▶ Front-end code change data
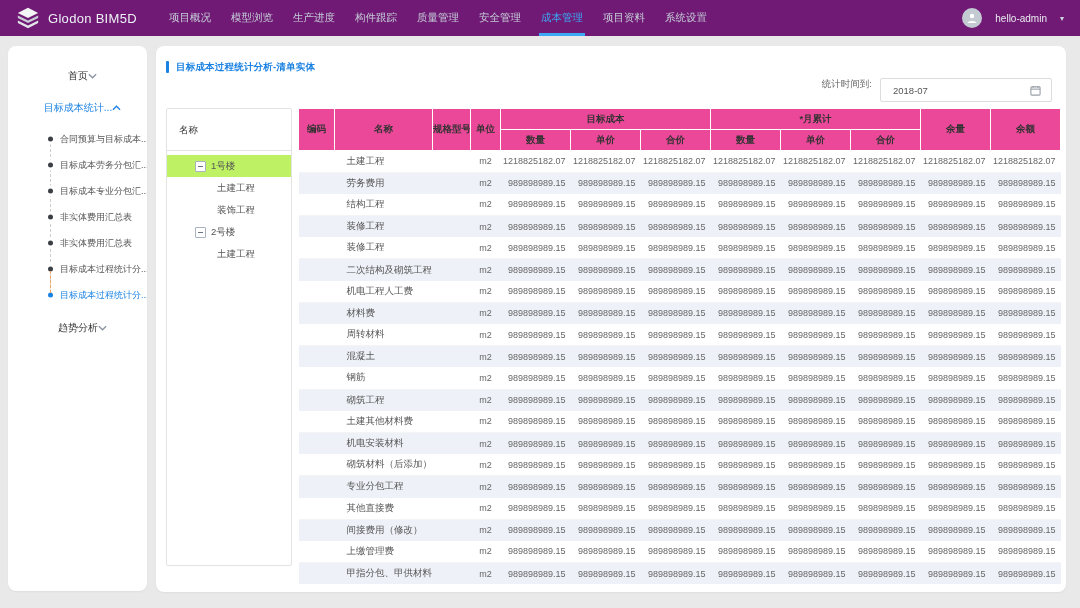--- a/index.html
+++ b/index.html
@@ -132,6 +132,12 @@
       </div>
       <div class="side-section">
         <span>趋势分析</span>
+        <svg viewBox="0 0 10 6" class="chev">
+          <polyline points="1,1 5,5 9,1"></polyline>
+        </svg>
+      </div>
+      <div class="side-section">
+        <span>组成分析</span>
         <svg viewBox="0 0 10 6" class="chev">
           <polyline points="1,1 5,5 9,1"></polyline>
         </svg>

▶ What the exercise asks
Omit the pictures. Transcribe every record exactly.

▶ Written solution
--- a/index.html
+++ b/index.html
@@ -132,6 +132,12 @@
       </div>
       <div class="side-section">
         <span>趋势分析</span>
+        <svg viewBox="0 0 10 6" class="chev">
+          <polyline points="1,1 5,5 9,1"></polyline>
+        </svg>
+      </div>
+      <div class="side-section">
+        <span>组成分析</span>
         <svg viewBox="0 0 10 6" class="chev">
           <polyline points="1,1 5,5 9,1"></polyline>
         </svg>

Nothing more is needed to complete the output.